Provided material =>

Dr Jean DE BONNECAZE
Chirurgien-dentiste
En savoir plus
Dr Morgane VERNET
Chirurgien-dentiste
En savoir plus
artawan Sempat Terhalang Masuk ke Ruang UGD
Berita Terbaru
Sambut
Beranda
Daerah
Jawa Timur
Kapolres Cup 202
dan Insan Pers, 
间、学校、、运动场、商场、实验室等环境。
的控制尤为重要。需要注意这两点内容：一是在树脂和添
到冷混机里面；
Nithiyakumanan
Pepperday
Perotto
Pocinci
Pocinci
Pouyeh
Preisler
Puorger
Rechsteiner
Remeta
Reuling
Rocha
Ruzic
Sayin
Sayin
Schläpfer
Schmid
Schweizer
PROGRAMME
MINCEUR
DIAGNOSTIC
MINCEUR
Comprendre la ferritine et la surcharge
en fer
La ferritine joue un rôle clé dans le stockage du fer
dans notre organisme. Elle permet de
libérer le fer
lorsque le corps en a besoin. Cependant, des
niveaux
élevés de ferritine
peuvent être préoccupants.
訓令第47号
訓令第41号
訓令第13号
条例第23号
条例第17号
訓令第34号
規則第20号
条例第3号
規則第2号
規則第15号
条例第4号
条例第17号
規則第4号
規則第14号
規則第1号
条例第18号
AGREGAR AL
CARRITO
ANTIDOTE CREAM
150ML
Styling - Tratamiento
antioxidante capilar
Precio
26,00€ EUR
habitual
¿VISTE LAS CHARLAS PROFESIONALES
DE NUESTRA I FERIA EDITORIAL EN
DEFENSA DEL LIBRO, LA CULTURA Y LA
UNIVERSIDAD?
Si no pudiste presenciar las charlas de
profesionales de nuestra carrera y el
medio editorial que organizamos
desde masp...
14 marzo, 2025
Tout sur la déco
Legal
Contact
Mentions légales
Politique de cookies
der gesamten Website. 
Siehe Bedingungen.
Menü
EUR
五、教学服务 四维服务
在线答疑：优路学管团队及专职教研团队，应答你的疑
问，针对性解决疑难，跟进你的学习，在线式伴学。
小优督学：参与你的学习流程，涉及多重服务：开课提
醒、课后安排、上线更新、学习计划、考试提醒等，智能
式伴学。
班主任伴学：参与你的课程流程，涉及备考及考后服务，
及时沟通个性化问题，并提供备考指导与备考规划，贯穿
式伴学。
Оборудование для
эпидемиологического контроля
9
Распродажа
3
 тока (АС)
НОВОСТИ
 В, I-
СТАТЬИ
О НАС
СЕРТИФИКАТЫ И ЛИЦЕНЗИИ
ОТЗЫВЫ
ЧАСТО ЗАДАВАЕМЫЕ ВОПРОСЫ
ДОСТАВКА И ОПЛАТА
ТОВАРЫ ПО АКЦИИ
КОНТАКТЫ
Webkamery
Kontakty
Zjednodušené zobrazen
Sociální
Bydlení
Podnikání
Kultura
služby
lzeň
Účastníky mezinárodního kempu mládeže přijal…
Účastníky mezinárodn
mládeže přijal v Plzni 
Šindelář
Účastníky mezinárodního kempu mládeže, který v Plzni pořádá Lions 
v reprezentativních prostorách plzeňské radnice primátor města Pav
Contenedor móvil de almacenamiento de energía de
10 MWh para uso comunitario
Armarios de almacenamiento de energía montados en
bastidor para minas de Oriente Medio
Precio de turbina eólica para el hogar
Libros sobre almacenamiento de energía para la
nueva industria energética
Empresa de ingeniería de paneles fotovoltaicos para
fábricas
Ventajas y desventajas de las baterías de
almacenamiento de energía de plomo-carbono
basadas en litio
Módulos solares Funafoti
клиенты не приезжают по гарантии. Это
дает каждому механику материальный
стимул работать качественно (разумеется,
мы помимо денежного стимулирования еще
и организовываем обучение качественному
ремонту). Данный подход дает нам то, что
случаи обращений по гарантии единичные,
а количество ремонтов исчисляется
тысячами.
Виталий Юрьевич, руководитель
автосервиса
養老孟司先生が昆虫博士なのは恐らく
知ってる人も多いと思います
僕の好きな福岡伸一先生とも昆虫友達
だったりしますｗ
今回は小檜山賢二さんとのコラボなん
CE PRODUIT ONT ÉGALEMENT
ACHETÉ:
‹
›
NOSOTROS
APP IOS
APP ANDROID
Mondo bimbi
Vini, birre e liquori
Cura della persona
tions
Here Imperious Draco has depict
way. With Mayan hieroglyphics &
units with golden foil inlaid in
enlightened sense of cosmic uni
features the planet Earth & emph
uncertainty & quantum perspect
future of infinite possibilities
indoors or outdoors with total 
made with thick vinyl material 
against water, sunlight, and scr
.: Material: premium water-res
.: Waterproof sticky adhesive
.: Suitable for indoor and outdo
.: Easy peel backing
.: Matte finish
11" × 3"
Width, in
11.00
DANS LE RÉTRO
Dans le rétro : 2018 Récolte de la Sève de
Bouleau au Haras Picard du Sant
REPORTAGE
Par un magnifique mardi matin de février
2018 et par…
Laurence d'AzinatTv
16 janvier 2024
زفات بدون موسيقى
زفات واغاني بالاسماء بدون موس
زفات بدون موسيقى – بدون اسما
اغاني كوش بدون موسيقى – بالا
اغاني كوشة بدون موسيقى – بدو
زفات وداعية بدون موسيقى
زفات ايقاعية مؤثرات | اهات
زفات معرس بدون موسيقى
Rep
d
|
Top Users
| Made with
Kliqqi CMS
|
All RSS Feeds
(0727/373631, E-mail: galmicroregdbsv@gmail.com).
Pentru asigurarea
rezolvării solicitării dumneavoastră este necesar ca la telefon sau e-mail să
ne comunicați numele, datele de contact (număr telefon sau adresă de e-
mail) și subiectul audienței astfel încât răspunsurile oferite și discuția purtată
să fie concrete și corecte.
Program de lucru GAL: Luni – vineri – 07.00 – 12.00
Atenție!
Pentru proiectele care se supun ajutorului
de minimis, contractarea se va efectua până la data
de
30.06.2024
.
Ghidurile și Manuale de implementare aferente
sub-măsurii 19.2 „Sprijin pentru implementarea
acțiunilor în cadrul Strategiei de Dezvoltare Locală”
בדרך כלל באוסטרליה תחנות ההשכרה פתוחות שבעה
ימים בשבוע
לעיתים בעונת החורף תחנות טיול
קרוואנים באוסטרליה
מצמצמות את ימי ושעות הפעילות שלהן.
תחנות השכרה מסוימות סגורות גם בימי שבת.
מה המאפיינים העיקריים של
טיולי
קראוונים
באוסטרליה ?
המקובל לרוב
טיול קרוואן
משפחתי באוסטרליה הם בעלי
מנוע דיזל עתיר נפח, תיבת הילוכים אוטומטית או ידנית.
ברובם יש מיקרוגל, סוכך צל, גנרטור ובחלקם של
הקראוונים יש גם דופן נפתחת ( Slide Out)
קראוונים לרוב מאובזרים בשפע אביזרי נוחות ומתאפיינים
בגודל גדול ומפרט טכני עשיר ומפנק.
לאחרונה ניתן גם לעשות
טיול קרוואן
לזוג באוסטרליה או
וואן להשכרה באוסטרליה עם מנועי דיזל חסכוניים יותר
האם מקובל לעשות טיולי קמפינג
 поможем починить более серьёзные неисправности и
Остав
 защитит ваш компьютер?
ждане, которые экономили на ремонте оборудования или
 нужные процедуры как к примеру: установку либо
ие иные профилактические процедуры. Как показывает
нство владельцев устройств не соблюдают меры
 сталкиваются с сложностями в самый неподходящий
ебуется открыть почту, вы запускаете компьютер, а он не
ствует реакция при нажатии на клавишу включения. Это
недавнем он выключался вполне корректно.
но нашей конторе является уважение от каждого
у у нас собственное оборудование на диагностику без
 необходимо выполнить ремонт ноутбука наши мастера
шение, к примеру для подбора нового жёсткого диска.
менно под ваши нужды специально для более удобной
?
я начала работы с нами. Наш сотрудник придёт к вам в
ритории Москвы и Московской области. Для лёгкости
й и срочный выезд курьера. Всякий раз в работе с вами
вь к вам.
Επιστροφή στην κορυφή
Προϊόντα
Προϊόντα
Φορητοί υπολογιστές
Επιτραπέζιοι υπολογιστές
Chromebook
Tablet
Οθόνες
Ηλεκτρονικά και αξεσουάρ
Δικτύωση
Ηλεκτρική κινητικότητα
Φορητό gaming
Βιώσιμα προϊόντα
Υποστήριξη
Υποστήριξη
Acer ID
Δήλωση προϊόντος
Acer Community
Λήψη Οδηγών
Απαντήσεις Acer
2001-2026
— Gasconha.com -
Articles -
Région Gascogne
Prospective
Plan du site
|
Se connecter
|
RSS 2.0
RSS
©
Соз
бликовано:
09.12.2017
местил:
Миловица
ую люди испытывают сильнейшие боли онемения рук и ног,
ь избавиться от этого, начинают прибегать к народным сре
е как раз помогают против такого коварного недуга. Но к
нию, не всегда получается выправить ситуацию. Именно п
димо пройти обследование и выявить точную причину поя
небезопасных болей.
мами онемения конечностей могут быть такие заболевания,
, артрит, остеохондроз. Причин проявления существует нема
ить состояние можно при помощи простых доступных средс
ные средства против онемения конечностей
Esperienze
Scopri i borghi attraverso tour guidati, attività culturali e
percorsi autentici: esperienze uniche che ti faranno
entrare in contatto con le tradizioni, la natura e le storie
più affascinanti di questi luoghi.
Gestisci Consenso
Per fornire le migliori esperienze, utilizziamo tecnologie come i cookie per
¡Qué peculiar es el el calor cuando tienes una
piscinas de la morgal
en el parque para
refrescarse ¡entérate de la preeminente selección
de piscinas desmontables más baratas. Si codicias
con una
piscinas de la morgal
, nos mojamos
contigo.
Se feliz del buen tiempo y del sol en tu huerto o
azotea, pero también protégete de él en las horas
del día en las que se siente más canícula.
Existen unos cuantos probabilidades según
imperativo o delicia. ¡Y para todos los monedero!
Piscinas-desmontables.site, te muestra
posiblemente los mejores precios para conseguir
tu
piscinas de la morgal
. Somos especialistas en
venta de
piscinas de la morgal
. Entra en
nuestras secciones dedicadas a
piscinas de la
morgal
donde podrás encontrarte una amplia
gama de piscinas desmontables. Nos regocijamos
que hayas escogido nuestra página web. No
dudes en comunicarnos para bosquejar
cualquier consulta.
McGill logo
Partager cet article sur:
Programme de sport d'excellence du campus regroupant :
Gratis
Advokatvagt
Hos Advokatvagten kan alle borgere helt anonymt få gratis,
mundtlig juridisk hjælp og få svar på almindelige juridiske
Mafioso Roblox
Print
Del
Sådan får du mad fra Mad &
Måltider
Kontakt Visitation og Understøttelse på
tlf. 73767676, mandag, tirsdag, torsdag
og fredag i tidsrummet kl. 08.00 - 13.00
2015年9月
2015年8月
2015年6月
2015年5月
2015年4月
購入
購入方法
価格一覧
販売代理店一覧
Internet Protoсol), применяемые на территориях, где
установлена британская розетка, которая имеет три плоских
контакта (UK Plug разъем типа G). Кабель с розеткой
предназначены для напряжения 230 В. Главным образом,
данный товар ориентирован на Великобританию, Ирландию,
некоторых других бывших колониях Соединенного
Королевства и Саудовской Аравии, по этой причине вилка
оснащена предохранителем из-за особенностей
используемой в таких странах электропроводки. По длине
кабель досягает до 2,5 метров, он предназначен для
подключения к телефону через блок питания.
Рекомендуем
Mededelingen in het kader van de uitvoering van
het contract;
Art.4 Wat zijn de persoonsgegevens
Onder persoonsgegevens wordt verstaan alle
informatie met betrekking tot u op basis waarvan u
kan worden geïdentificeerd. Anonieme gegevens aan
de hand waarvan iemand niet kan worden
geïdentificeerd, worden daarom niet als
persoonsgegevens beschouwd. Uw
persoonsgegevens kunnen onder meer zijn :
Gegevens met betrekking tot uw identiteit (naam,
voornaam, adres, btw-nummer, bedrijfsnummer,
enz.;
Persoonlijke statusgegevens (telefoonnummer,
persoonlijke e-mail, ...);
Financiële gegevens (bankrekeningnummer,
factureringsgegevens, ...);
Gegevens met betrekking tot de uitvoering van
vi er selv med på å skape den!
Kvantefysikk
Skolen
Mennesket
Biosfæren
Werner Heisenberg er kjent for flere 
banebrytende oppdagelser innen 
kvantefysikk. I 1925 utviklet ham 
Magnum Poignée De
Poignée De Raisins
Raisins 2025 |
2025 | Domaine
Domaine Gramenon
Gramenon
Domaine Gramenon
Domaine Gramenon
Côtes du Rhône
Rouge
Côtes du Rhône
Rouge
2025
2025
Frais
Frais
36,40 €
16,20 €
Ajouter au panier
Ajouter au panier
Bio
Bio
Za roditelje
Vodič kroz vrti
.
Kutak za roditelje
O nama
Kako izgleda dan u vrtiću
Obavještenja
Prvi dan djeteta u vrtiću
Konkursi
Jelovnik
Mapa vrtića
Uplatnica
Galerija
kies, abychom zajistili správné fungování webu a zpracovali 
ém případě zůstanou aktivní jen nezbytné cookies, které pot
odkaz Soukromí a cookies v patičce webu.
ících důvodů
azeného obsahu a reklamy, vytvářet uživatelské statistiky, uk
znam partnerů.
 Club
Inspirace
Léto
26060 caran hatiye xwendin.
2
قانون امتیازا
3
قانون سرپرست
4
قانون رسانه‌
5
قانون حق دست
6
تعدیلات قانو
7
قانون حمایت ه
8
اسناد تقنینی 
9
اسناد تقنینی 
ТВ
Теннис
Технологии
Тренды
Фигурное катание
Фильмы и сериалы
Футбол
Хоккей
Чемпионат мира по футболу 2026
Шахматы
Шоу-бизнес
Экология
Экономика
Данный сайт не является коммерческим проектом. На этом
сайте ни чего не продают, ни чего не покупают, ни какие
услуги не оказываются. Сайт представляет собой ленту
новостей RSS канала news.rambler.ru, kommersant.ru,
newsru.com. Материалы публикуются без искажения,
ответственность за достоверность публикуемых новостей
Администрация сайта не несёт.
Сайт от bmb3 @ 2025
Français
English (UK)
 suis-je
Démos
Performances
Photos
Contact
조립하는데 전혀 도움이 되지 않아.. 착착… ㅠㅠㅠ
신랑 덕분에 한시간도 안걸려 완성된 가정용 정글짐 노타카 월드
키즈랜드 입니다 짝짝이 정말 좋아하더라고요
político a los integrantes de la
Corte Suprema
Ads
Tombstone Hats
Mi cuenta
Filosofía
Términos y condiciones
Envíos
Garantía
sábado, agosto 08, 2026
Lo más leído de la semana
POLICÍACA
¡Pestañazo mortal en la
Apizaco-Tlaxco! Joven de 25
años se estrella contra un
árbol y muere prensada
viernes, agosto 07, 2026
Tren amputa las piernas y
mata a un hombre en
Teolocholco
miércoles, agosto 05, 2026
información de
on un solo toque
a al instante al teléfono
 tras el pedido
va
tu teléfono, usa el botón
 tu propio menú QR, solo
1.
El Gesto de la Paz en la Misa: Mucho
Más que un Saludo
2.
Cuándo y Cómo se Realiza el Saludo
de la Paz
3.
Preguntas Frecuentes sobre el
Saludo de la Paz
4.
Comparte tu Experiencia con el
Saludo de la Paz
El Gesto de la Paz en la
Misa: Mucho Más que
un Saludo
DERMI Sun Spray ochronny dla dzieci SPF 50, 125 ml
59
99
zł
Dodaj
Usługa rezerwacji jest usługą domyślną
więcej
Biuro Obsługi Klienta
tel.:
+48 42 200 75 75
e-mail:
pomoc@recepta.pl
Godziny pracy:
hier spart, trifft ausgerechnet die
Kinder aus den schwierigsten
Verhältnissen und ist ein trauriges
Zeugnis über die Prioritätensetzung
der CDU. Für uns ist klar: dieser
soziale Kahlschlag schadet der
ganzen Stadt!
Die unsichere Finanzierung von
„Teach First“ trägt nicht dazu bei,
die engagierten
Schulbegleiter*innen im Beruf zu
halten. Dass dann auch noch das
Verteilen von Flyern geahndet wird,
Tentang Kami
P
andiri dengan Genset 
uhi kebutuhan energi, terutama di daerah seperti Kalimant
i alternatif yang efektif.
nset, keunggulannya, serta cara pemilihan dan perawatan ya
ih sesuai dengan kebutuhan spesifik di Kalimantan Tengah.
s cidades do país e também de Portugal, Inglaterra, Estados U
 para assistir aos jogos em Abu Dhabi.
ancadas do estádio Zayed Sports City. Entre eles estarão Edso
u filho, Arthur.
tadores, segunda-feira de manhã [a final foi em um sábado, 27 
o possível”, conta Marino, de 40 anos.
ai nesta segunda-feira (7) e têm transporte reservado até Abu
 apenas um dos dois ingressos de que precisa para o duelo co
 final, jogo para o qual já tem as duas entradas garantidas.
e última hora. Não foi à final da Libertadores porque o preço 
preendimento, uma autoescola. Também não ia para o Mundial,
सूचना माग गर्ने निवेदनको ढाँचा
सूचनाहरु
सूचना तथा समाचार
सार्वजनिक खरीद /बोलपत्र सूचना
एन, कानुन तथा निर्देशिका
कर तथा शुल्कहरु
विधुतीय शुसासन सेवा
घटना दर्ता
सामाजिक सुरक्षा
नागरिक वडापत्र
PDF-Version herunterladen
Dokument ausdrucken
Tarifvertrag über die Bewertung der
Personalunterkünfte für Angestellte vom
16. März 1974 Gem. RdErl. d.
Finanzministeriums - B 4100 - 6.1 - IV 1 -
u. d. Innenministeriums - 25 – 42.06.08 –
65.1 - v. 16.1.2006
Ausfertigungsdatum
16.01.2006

Action item => How many lines in the listing above contain the string "дает"? Reply with the number alone.

Response to the exercise => 2